At the 2012 meeting of the American Academy of Child and Adolescent Psychiatry (AACAP), Melissa P. DelBello presented a poster on the design of a maintenance study in bipolar youth to determine characteristics of patients who stabilized on adjunctive lamotrigine. The study included children aged 10 to 17 who had been diagnosed with bipolar disorder. Of a total 244 potential subjects, 160 individuals or 66% stabilized on lamotrigine during the open (not blind) portion of the study. Of these, 143 were randomized to either lamotrigine continuation or placebo.
Seventeen participants did not enter the randomized phase of the study, primarily because of withdrawal of consent, presumably because they were reluctant to be placed in the placebo group. The authors concluded that a study design involving randomization to medication continuation versus withdrawal with placebo substitution could underestimate the true level of treatment response.
However, the high stabilization rate of 66% using adjunctive lamotrigine in the open phase of the study suggests that the drug is effective. Clearly confirmation of this in the double-blind randomized phase is needed to confirm this prediction.

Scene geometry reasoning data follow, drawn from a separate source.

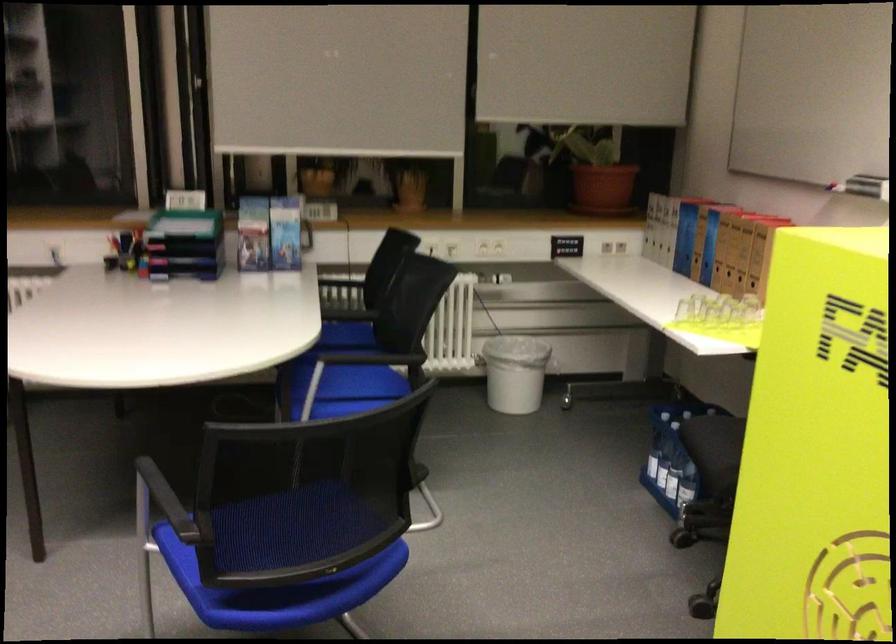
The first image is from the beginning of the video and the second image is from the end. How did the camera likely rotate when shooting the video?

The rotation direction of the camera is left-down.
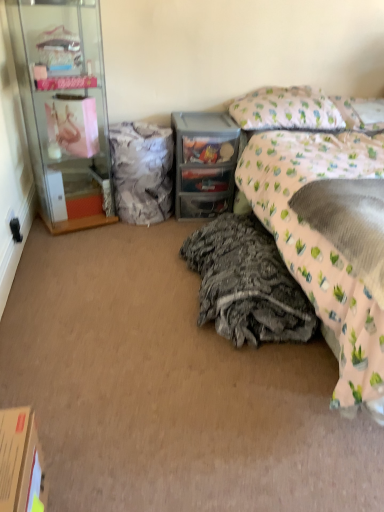
The width and height of the screenshot is (384, 512). Find the location of `vacant space that's between clear glass cabinet at left and cardboard box at lower left`. vacant space that's between clear glass cabinet at left and cardboard box at lower left is located at coordinates (57, 316).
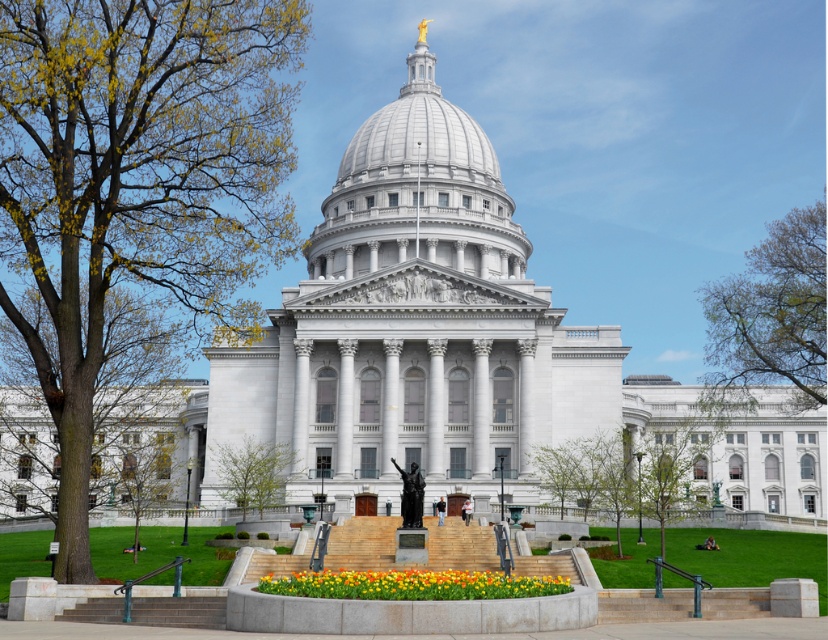
You are a photographer planning to take a picture of the Wisconsin State Capitol building. You want to include both the green leafy tree at lower left and the concrete steps at center in your frame. Which object should you position closer to the edge of the frame to ensure both are visible?

The concrete steps at center should be positioned closer to the edge of the frame because the green leafy tree at lower left is larger in size, so placing the smaller concrete steps at center near the edge allows both to fit within the frame.

You are a visitor standing at the base of the Wisconsin State Capitol building. You notice a green leafy tree at left and a brown leafy tree at upper right. Which tree is taller?

The green leafy tree at left is much taller than the brown leafy tree at upper right.

You are standing at the base of the Wisconsin State Capitol building looking towards the entrance. There is a point marked at coordinates (135, 192). What object is located at this point?

The point at coordinates (135, 192) marks a green leafy tree at the left side of the scene.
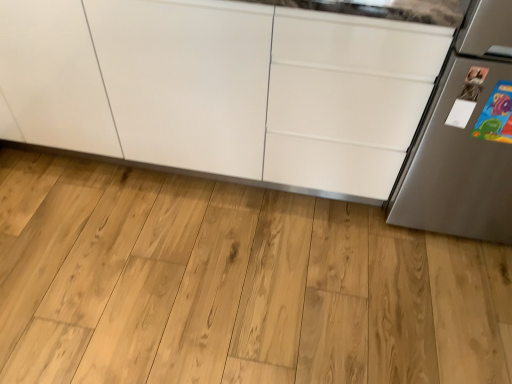
The width and height of the screenshot is (512, 384). What are the coordinates of `satin silver refrigerator at right` in the screenshot? It's located at (465, 137).

Where is `white glossy cabinet at center`? This screenshot has height=384, width=512. white glossy cabinet at center is located at coordinates (223, 87).

In order to click on refrigerator that appears in front of the natural wood flooring at center in this screenshot , I will do `click(465, 137)`.

Is natural wood flooring at center to the right of satin silver refrigerator at right from the viewer's perspective?

No.

From the image's perspective, between natural wood flooring at center and satin silver refrigerator at right, who is located below?

natural wood flooring at center.

From a real-world perspective, is natural wood flooring at center on top of satin silver refrigerator at right?

No, from a real-world perspective, natural wood flooring at center is not over satin silver refrigerator at right

Considering the positions of objects satin silver refrigerator at right and white glossy cabinet at center in the image provided, who is behind, satin silver refrigerator at right or white glossy cabinet at center?

white glossy cabinet at center is more distant.

From a real-world perspective, who is located higher, satin silver refrigerator at right or white glossy cabinet at center?

satin silver refrigerator at right.

From their relative heights in the image, would you say satin silver refrigerator at right is taller or shorter than white glossy cabinet at center?

satin silver refrigerator at right is taller than white glossy cabinet at center.

Can you confirm if satin silver refrigerator at right is bigger than white glossy cabinet at center?

No.

Which of these two, satin silver refrigerator at right or natural wood flooring at center, is bigger?

satin silver refrigerator at right.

Memantine (Namenda), which is approved by the Federal Drug Administration (FDA) for use in Alzheimer’s Dementia, is increasingly being used for other conditions. Some doctors prescribe memantine for hyperactivity and attention problems in attention deficit hyperactivity disorder (ADHD), for obsessive compulsive disorder (OCD), and most recently as an adjunct to lamotrigine in bipolar depression. We wrote about the findings of Amit Anand et al. on the use of memantine and lamotrigine in January. These findings have just been published in Bipolar Disorders. The study indicates that the combination of lamotrigine with memantine brought about a rapid onset and greater magnitude of antidepressant effects than the combination of lamotrigine and placebo. The initial dose of memantine was 5mg/day, which was increased to 20mg/day during the study.
Editor’s Note: The potential mechanism of this effect makes sense. Lamotrigine decreases release of glutamate, and memantine blocks glutamate’s actions at the NMDA receptor. Thus the two together would more efficiently decrease glutamate’s effects.

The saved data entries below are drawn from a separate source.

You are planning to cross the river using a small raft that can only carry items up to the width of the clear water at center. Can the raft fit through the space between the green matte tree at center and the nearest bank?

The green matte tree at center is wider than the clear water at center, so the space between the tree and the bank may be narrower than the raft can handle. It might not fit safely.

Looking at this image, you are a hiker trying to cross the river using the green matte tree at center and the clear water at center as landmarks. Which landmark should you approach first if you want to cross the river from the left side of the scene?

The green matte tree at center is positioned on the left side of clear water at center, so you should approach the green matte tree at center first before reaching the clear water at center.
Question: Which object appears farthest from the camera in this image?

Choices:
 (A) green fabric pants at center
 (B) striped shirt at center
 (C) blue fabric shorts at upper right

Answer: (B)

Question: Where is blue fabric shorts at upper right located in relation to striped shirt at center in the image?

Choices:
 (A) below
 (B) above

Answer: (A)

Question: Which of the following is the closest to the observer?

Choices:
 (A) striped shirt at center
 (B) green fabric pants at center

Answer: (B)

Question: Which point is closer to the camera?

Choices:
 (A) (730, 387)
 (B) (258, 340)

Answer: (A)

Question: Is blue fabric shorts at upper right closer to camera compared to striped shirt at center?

It is possible that memantine could be effective without effecting the normal functions of glutamate. The drug blocks NMDA glutamate receptors that are situated away from the synapse, while allowing NMDA glutamate receptors at the synapse to fulfill their normal functions that support learning and memory. The blocking of only those receptors outside the synapse (extra-synaptic) could explain why memantine has relatively few side effects.
In a long-term study of bipolar patients taking lithium published in Bipolar Disorders last year, the addition of lamotrigine (or paroxetine for those who did not respond to lamotrigine) was significantly better than the addition of placebo. Patients taking lamotrigine with lithium averaged 10 months until a recurrence of a depressive or manic episode, while patients taking placebo with lithium averaged 3.5 months until an episode.